No Monitoring Data Found
No Monitoring data is available for the selected time period. This could be because no data is being sent to the cluster or data was not received during that time.

Try adjusting the time filter controls to a time range where the Monitoring data is expected.

Questions:
1.using 30GB jvm memory is the right opition?
2.the recovery speed too fast?

  "transient": {
    "cluster": {
      "routing": {
        "rebalance": {
          "enable": "none"
        },
        "allocation": {
          "cluster_concurrent_rebalance": "24",
          "enable": "all"
        }
      }
    },
    "indices": {
      "recovery": {
        "max_bytes_per_sec": "240mb"
      }
    },

How many shards are we looking at?

68 indices, 21 shards each indices cause i have 21 hot nodes with SSD, and the store size is 1.5T everyday.(I found one index is huge:1T above.) , I also have 5 cold node with 48T hdd hard disk.

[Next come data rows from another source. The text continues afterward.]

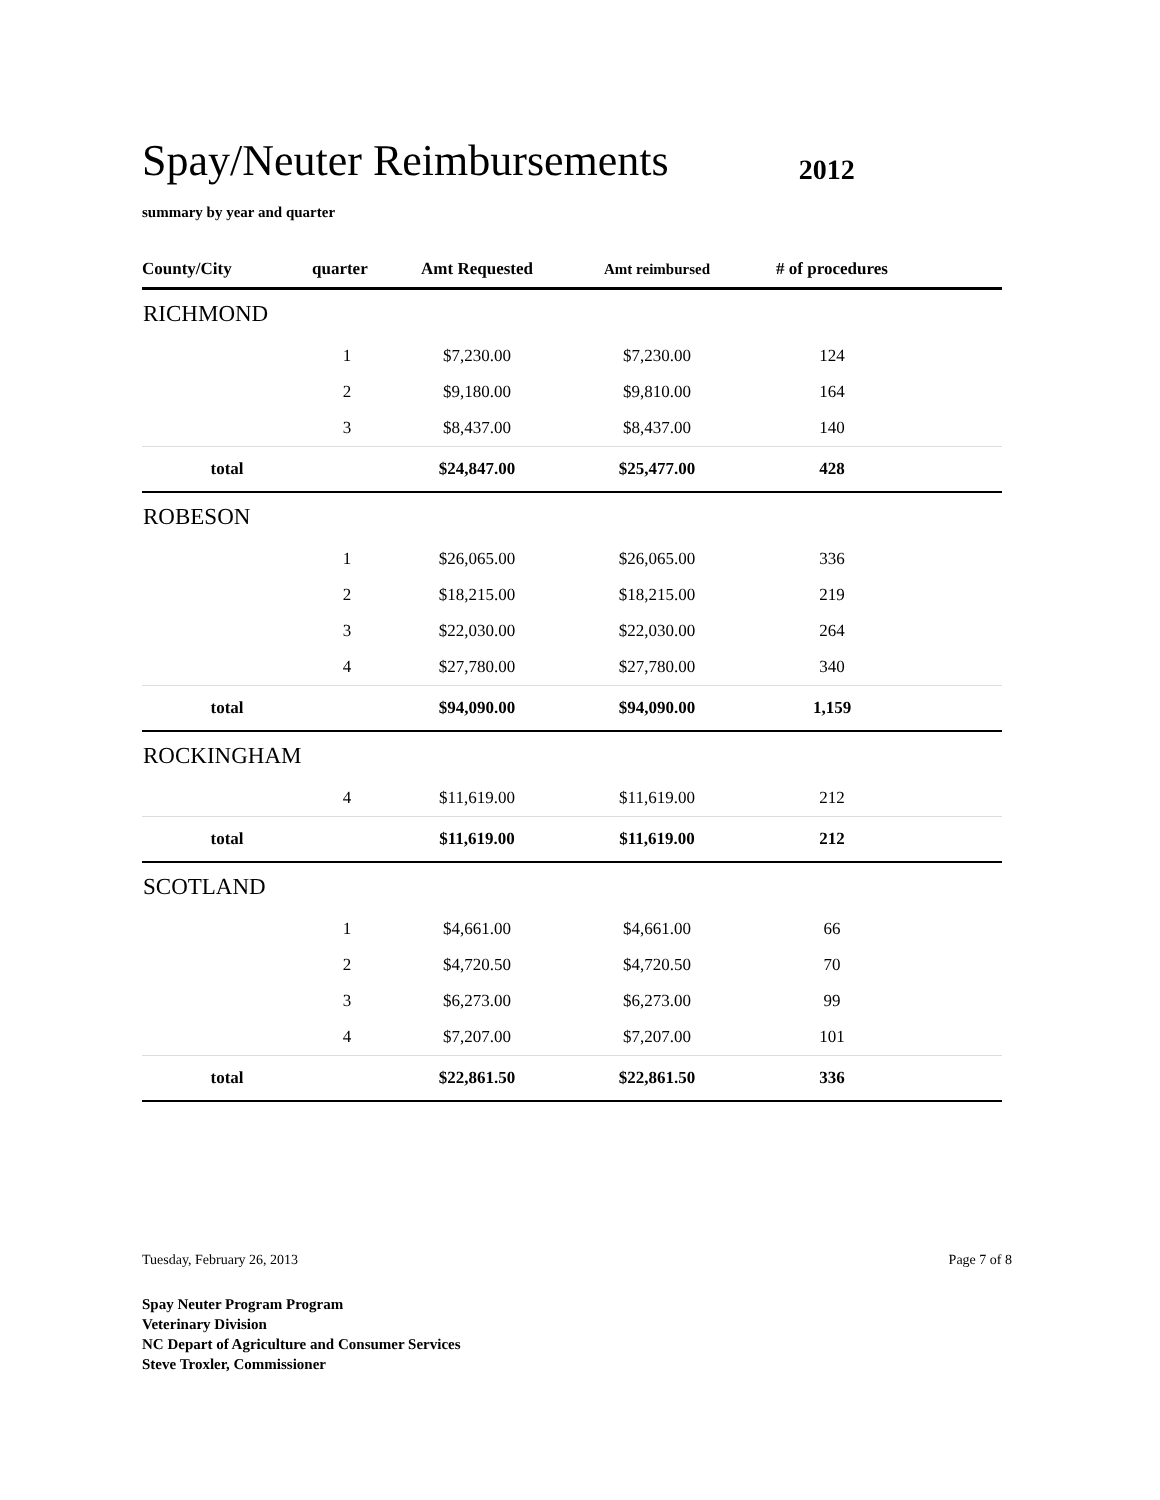Spay/Neuter Reimbursements
2012
summary by year and quarter
| County/City | quarter | Amt Requested | Amt reimbursed | # of procedures | |
| --- | --- | --- | --- | --- | --- |
| RICHMOND | | | | | |
| | 1 | $7,230.00 | $7,230.00 | 124 | |
| | 2 | $9,180.00 | $9,810.00 | 164 | |
| | 3 | $8,437.00 | $8,437.00 | 140 | |
| total | | $24,847.00 | $25,477.00 | 428 | |
| ROBESON | | | | | |
| | 1 | $26,065.00 | $26,065.00 | 336 | |
| | 2 | $18,215.00 | $18,215.00 | 219 | |
| | 3 | $22,030.00 | $22,030.00 | 264 | |
| | 4 | $27,780.00 | $27,780.00 | 340 | |
| total | | $94,090.00 | $94,090.00 | 1,159 | |
| ROCKINGHAM | | | | | |
| | 4 | $11,619.00 | $11,619.00 | 212 | |
| total | | $11,619.00 | $11,619.00 | 212 | |
| SCOTLAND | | | | | |
| | 1 | $4,661.00 | $4,661.00 | 66 | |
| | 2 | $4,720.50 | $4,720.50 | 70 | |
| | 3 | $6,273.00 | $6,273.00 | 99 | |
| | 4 | $7,207.00 | $7,207.00 | 101 | |
| total | | $22,861.50 | $22,861.50 | 336 | |
Tuesday, February 26, 2013 Page 7 of 8
Spay Neuter Program Program
Veterinary Division
NC Depart of Agriculture and Consumer Services
Steve Troxler, Commissioner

I just restart the cold nodes ,now I got the marvel monitor data back with some unassigned indices, where did the unassigned indices store temporarily? will i loss data cause the restart and having replication num 0?

That's quite a lot.

Are you doing the move all at once? Are you shrinking before at all>?

what do you mean shrinking ? I move the indices by the curator , will forcemerge after moving.

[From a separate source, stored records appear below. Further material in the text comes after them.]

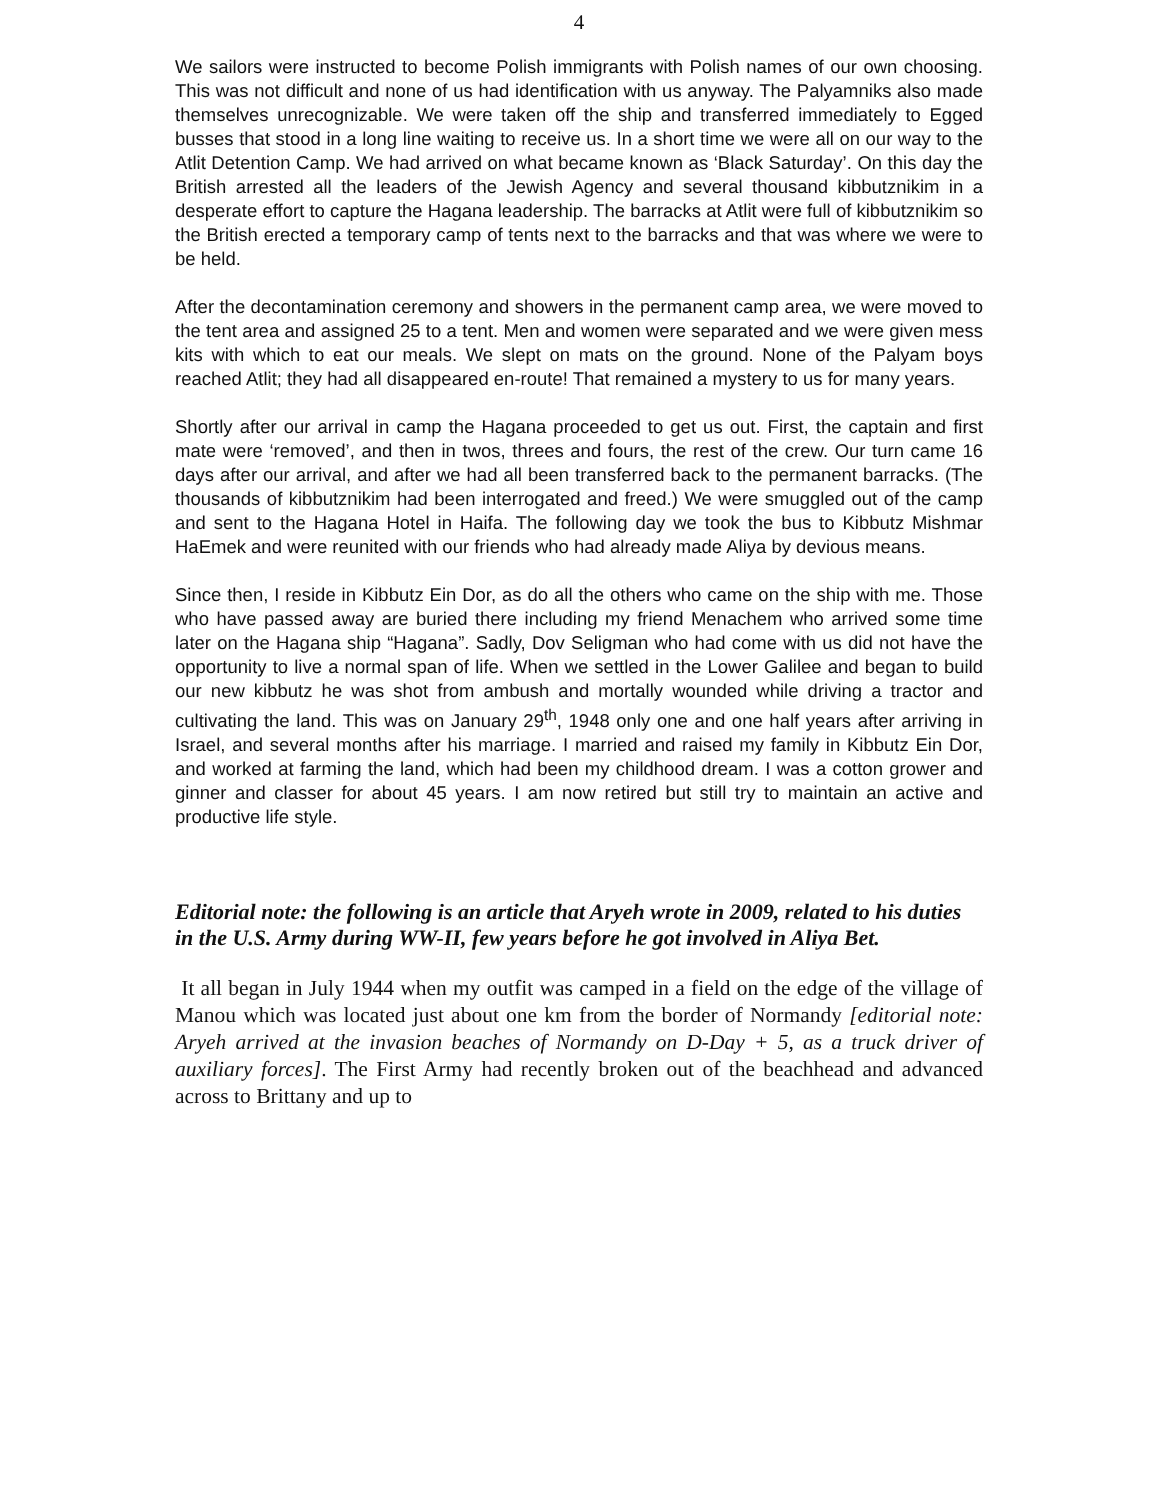4
We sailors were instructed to become Polish immigrants with Polish names of our own choosing. This was not difficult and none of us had identification with us anyway. The Palyamniks also made themselves unrecognizable. We were taken off the ship and transferred immediately to Egged busses that stood in a long line waiting to receive us. In a short time we were all on our way to the Atlit Detention Camp. We had arrived on what became known as ‘Black Saturday’. On this day the British arrested all the leaders of the Jewish Agency and several thousand kibbutznikim in a desperate effort to capture the Hagana leadership. The barracks at Atlit were full of kibbutznikim so the British erected a temporary camp of tents next to the barracks and that was where we were to be held.
After the decontamination ceremony and showers in the permanent camp area, we were moved to the tent area and assigned 25 to a tent. Men and women were separated and we were given mess kits with which to eat our meals. We slept on mats on the ground. None of the Palyam boys reached Atlit; they had all disappeared en-route! That remained a mystery to us for many years.
Shortly after our arrival in camp the Hagana proceeded to get us out. First, the captain and first mate were ‘removed’, and then in twos, threes and fours, the rest of the crew. Our turn came 16 days after our arrival, and after we had all been transferred back to the permanent barracks. (The thousands of kibbutznikim had been interrogated and freed.) We were smuggled out of the camp and sent to the Hagana Hotel in Haifa. The following day we took the bus to Kibbutz Mishmar HaEmek and were reunited with our friends who had already made Aliya by devious means.
Since then, I reside in Kibbutz Ein Dor, as do all the others who came on the ship with me. Those who have passed away are buried there including my friend Menachem who arrived some time later on the Hagana ship “Hagana”. Sadly, Dov Seligman who had come with us did not have the opportunity to live a normal span of life. When we settled in the Lower Galilee and began to build our new kibbutz he was shot from ambush and mortally wounded while driving a tractor and cultivating the land. This was on January 29<sup>th</sup>, 1948 only one and one half years after arriving in Israel, and several months after his marriage. I married and raised my family in Kibbutz Ein Dor, and worked at farming the land, which had been my childhood dream. I was a cotton grower and ginner and classer for about 45 years. I am now retired but still try to maintain an active and productive life style.
Editorial note: the following is an article that Aryeh wrote in 2009, related to his duties in the U.S. Army during WW-II, few years before he got involved in Aliya Bet.
It all began in July 1944 when my outfit was camped in a field on the edge of the village of Manou which was located just about one km from the border of Normandy [editorial note: Aryeh arrived at the invasion beaches of Normandy on D-Day + 5, as a truck driver of auxiliary forces]. The First Army had recently broken out of the beachhead and advanced across to Brittany and up to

Is that 68 indices being generated per day, each with 21 primary shards and possibly the same number of replica shards? What is your average and maximum shard size? What is your total retention period?

the indices were generated everyday, but replica shards is 0. as i said before , the store size is 1.5T everyday.(I found one index is huge:1T above.) ,

can you tell me what will cause the long time gc even the jvm memory setting is 30gb ?

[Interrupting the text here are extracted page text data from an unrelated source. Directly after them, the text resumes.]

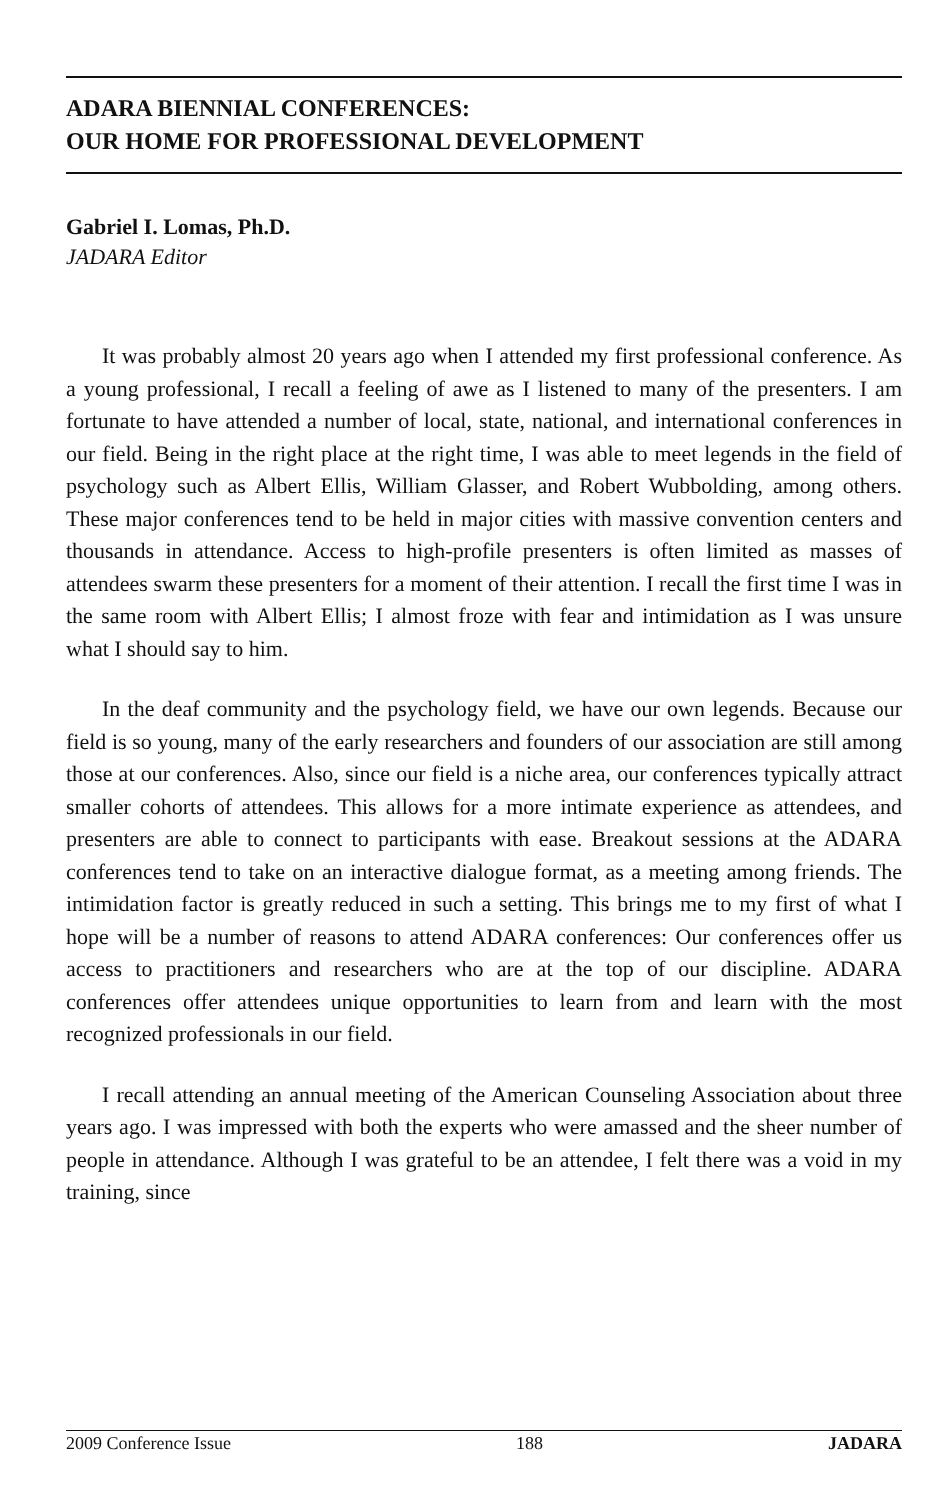ADARA BIENNIAL CONFERENCES:
OUR HOME FOR PROFESSIONAL DEVELOPMENT
Gabriel I. Lomas, Ph.D.
JADARA Editor
It was probably almost 20 years ago when I attended my first professional conference. As a young professional, I recall a feeling of awe as I listened to many of the presenters. I am fortunate to have attended a number of local, state, national, and international conferences in our field. Being in the right place at the right time, I was able to meet legends in the field of psychology such as Albert Ellis, William Glasser, and Robert Wubbolding, among others. These major conferences tend to be held in major cities with massive convention centers and thousands in attendance. Access to high-profile presenters is often limited as masses of attendees swarm these presenters for a moment of their attention. I recall the first time I was in the same room with Albert Ellis; I almost froze with fear and intimidation as I was unsure what I should say to him.
In the deaf community and the psychology field, we have our own legends. Because our field is so young, many of the early researchers and founders of our association are still among those at our conferences. Also, since our field is a niche area, our conferences typically attract smaller cohorts of attendees. This allows for a more intimate experience as attendees, and presenters are able to connect to participants with ease. Breakout sessions at the ADARA conferences tend to take on an interactive dialogue format, as a meeting among friends. The intimidation factor is greatly reduced in such a setting. This brings me to my first of what I hope will be a number of reasons to attend ADARA conferences: Our conferences offer us access to practitioners and researchers who are at the top of our discipline. ADARA conferences offer attendees unique opportunities to learn from and learn with the most recognized professionals in our field.
I recall attending an annual meeting of the American Counseling Association about three years ago. I was impressed with both the experts who were amassed and the sheer number of people in attendance. Although I was grateful to be an attendee, I felt there was a void in my training, since
2009 Conference Issue 188 JADARA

It looks like you are suffering from heap pressure on the cold nodes. How many shards do you have per cold node? How much data do you have on each cold node?

It seems like your average shard size is just around 1GB on the hot nodes. This is quite small and will result in more overhead than if you used larger shards. An average shard size around 20GB or 30GB is not uncommon. I would therefore recommend dramatically reducing the number of shards for smaller indices as they probably waste a lot of resources.

you mean too large shards moved from hot nodes to cold nodes will cause long time gc ,or jvm oom?

No, I suspect that having too many small shards on the cold nodes is what is causing problems.

help ,help , I think it's the same root cause ,now the cluster is dead, the master keep telling :

[2017-09-08T13:58:14,426][DEBUG][o.e.a.a.i.m.p.TransportPutMappingAction] [BrSJ2NM] failed to put mappings on indices [[[pdc_20170908/37e0NIffQ6-Y_Cr5Bau5qQ]]], type [log]
org.elasticsearch.cluster.metadata.ProcessClusterEventTimeoutException: failed to process cluster event (put-mapping) within 30s
        at org.elasticsearch.cluster.service.ClusterService$ClusterServiceTaskBatcher.lambda$null$0(ClusterService.java:255) [elasticsearch-5.5.0.jar:5.5.0]
        at org.elasticsearch.cluster.service.ClusterService$ClusterServiceTaskBatcher$$Lambda$2434/1961004673.accept(Unknown Source) [elasticsearch-5.5.0.jar:5.5.0]
        at java.util.ArrayList.forEach(ArrayList.java:1249) [?:1.8.0_40]
        at org.elasticsearch.cluster.service.ClusterService$ClusterServiceTaskBatcher.lambda$onTimeout$1(ClusterService.java:254) [elasticsearch-5.5.0.jar:5.5.0]
        at org.elasticsearch.cluster.service.ClusterService$ClusterServiceTaskBatcher$$Lambda$2433/1790943430.run(Unknown Source) [elasticsearch-5.5.0.jar:5.5.0]
        at org.elasticsearch.common.util.concurrent.ThreadContext$ContextPreservingRunnable.run(ThreadContext.java:569) [elasticsearch-5.5.0.jar:5.5.0]
        at java.util.concurrent.ThreadPoolExecutor.runWorker(ThreadPoolExecutor.java:1142) [?:1.8.0_40]
        at java.util.concurrent.ThreadPoolExecutor$Worker.run(ThreadPoolExecutor.java:617) [?:1.8.0_40]
        at java.lang.Thread.run(Thread.java:745) [?:1.8.0_40]

how to recovery the cluster ASAP?

Having too many indices and shards is such a common problem that I created a blog post with some guidance and best practices.

This topic was automatically closed 28 days after the last reply. New replies are no longer allowed.